Beginning with the line that holds "pinky pip: (64, 252)", please retype each line through the end of the listing below, both ends included, and nothing more.
BEGIN STUDY MATERIAL
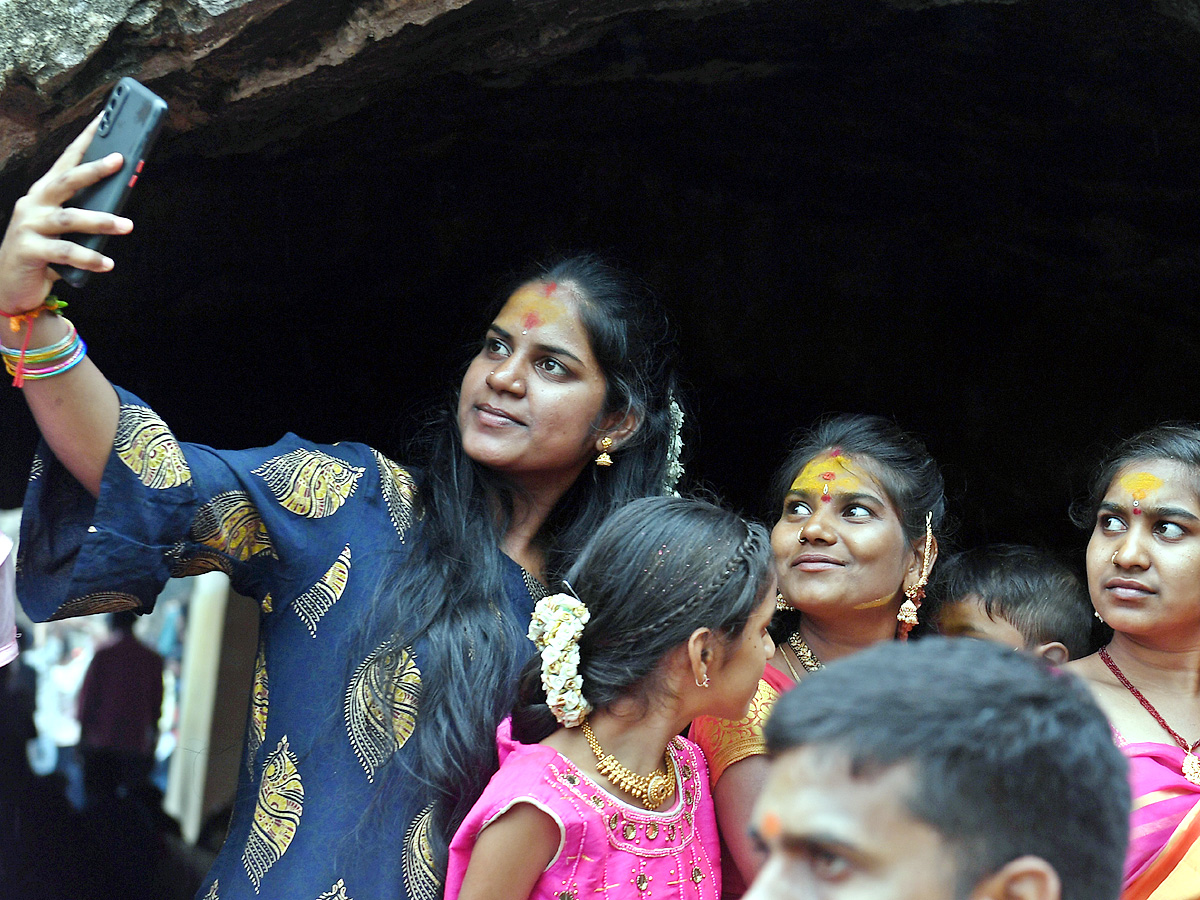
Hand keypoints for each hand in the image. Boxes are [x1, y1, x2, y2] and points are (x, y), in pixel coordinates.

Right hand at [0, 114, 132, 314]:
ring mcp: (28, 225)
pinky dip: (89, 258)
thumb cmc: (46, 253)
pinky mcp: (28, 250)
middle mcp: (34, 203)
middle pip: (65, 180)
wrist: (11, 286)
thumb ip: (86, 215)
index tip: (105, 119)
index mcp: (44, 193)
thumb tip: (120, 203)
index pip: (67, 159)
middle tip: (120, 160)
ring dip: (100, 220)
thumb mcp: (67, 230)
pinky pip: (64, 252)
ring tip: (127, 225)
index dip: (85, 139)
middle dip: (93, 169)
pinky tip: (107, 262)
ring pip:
END STUDY MATERIAL
- EXERCISE RESULT
pinky pip: (64, 252)
ring tip: (127, 225)
index dip: (85, 139)
middle dip: (93, 169)
pinky tip: (107, 262)
ring pip:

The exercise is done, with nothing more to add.